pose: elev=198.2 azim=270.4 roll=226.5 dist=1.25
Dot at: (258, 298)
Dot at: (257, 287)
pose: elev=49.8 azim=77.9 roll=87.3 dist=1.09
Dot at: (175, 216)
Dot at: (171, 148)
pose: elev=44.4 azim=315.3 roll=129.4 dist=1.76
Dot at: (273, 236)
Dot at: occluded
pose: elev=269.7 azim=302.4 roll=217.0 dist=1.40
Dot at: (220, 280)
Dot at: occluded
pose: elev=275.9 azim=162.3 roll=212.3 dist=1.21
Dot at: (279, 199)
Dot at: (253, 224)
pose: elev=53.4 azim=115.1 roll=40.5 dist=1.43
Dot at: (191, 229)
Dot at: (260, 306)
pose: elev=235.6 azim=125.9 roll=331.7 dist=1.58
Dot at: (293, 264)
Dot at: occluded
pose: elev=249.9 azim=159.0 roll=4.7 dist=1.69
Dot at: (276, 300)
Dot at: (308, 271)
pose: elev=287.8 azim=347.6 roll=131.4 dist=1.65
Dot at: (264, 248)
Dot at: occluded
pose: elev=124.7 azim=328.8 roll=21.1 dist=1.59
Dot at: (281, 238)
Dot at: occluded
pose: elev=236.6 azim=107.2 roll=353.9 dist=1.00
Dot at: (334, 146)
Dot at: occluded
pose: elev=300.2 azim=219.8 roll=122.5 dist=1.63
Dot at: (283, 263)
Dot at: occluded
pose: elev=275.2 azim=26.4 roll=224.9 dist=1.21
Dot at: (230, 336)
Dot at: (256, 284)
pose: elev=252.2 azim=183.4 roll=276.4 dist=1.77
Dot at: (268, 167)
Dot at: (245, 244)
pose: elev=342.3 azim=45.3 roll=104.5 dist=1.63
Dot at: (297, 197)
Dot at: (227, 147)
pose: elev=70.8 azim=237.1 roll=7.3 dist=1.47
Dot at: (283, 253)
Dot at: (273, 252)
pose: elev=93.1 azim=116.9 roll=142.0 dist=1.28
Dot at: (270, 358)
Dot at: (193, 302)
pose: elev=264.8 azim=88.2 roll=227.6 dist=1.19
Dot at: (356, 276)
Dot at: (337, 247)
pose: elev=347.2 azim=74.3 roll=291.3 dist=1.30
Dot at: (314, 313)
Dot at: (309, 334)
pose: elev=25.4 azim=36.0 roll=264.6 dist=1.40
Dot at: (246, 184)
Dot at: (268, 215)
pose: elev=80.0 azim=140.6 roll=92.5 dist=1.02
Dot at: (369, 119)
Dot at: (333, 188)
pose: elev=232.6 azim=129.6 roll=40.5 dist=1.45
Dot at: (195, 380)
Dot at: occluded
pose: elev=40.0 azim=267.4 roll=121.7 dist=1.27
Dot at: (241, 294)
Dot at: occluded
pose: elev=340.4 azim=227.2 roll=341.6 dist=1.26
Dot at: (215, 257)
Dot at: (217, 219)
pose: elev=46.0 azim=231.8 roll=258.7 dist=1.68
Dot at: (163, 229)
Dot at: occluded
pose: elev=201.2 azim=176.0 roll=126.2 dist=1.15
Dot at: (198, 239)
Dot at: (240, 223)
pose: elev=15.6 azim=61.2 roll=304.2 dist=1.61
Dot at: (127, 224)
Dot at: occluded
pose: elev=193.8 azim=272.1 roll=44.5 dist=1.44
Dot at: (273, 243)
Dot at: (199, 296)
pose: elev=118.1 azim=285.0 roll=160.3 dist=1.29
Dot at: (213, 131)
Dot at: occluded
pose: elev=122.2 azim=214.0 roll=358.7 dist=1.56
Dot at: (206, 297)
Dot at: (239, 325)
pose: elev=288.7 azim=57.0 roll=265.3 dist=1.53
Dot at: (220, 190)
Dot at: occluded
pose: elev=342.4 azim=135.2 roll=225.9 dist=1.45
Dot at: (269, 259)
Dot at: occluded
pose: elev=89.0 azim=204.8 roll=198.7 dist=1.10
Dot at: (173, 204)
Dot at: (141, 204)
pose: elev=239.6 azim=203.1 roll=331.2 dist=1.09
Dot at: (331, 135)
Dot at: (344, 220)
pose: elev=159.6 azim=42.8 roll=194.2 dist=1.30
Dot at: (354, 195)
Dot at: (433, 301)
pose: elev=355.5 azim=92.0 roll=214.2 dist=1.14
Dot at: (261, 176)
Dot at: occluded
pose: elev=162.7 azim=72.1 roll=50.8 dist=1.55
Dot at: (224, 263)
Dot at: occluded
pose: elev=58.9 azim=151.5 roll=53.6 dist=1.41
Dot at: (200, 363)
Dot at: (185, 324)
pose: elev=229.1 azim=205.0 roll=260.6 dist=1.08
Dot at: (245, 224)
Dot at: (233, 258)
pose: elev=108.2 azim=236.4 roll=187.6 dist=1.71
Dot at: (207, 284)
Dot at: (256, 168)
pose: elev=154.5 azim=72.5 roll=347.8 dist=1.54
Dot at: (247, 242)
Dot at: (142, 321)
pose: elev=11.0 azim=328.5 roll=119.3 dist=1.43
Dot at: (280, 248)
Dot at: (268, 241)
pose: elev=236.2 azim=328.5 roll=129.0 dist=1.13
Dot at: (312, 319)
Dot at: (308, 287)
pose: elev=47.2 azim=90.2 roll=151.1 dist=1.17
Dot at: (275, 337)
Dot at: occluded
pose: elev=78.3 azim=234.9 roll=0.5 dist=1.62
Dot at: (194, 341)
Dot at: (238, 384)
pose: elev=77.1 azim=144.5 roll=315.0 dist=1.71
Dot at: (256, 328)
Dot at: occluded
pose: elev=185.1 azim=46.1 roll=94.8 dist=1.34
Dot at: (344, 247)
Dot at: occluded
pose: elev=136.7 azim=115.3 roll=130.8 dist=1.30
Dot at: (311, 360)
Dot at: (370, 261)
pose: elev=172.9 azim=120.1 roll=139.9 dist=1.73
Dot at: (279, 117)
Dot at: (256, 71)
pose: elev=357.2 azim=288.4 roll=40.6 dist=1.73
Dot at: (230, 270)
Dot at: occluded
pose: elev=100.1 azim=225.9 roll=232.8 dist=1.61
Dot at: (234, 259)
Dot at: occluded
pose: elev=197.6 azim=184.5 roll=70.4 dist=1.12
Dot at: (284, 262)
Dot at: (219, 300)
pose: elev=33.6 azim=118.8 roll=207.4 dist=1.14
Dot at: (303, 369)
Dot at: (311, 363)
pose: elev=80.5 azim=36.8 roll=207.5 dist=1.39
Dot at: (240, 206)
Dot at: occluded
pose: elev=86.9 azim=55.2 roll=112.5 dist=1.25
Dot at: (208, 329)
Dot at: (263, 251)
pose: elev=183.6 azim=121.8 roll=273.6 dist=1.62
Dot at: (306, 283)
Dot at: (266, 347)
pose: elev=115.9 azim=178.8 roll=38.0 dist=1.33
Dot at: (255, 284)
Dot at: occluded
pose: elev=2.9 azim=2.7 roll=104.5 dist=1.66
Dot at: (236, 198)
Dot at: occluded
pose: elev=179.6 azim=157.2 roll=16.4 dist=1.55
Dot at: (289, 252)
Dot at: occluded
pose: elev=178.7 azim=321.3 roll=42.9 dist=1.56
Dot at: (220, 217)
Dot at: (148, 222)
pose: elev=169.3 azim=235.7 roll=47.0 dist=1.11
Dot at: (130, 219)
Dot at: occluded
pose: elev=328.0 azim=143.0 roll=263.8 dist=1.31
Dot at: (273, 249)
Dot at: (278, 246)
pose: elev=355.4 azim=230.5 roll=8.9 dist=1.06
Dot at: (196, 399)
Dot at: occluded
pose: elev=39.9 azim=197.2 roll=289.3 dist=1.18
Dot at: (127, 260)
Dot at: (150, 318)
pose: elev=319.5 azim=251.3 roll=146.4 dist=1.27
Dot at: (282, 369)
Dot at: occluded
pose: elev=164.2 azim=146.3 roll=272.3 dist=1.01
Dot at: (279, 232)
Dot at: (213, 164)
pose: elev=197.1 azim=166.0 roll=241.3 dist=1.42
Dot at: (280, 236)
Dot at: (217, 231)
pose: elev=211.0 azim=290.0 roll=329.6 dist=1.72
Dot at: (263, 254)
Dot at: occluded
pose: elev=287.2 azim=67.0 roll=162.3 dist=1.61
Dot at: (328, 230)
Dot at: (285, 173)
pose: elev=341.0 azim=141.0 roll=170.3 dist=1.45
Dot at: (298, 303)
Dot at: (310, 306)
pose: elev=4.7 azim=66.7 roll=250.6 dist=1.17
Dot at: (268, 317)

══════════

» Exercise aim
Swap "azim" for "azimuth" in the lines between the one holding "pose: elev=229.1 azim=205.0" and the one holding "Dot at: (266, 347)", inclusive, and give those lines again with everything else unchanged.

» Exercise result
pose: elev=229.1 azimuth=205.0 roll=260.6 dist=1.08
Dot at: (245, 224)
Dot at: (233, 258)
pose: elev=108.2 azimuth=236.4 roll=187.6 dist=1.71
Dot at: (207, 284)
Dot at: (256, 168)
pose: elev=154.5 azimuth=72.5 roll=347.8 dist=1.54
Dot at: (247, 242)
Dot at: (142, 321)
pose: elev=11.0 azimuth=328.5 roll=119.3 dist=1.43
Dot at: (280, 248)
Dot at: (268, 241)
pose: elev=236.2 azimuth=328.5 roll=129.0 dist=1.13
Dot at: (312, 319)
Dot at: (308, 287)
pose: elev=47.2 azimuth=90.2 roll=151.1 dist=1.17
Dot at: (275, 337)
Dot at: occluded
pose: elev=78.3 azimuth=234.9 roll=0.5 dist=1.62
Dot at: (194, 341)
Dot at: (238, 384)
pose: elev=77.1 azimuth=144.5 roll=315.0 dist=1.71
Dot at: (256, 328)
Dot at: occluded
pose: elev=185.1 azimuth=46.1 roll=94.8 dist=1.34
Dot at: (344, 247)
Dot at: occluded
pose: elev=136.7 azimuth=115.3 roll=130.8 dist=1.30
Dot at: (311, 360)
Dot at: (370, 261)
pose: elev=172.9 azimuth=120.1 roll=139.9 dist=1.73
Dot at: (279, 117)
Dot at: (256, 71)
pose: elev=357.2 azimuth=288.4 roll=40.6 dist=1.73
Dot at: (230, 270)
Dot at: occluded
pose: elev=100.1 azimuth=225.9 roll=232.8 dist=1.61
Dot at: (234, 259)
Dot at: occluded
pose: elev=197.6 azimuth=184.5 roll=70.4 dist=1.12
Dot at: (284, 262)
Dot at: (219, 300)
pose: elev=33.6 azimuth=118.8 roll=207.4 dist=1.14
Dot at: (303, 369)
Dot at: (311, 363)
pose: elev=80.5 azimuth=36.8 roll=207.5 dist=1.39
Dot at: (240, 206)
Dot at: occluded
pose: elev=86.9 azimuth=55.2 roll=112.5 dist=1.25
Dot at: (208, 329)
Dot at: (263, 251)
pose: elev=183.6 azimuth=121.8 roll=273.6 dist=1.62
Dot at: (306, 283)
Dot at: (266, 347)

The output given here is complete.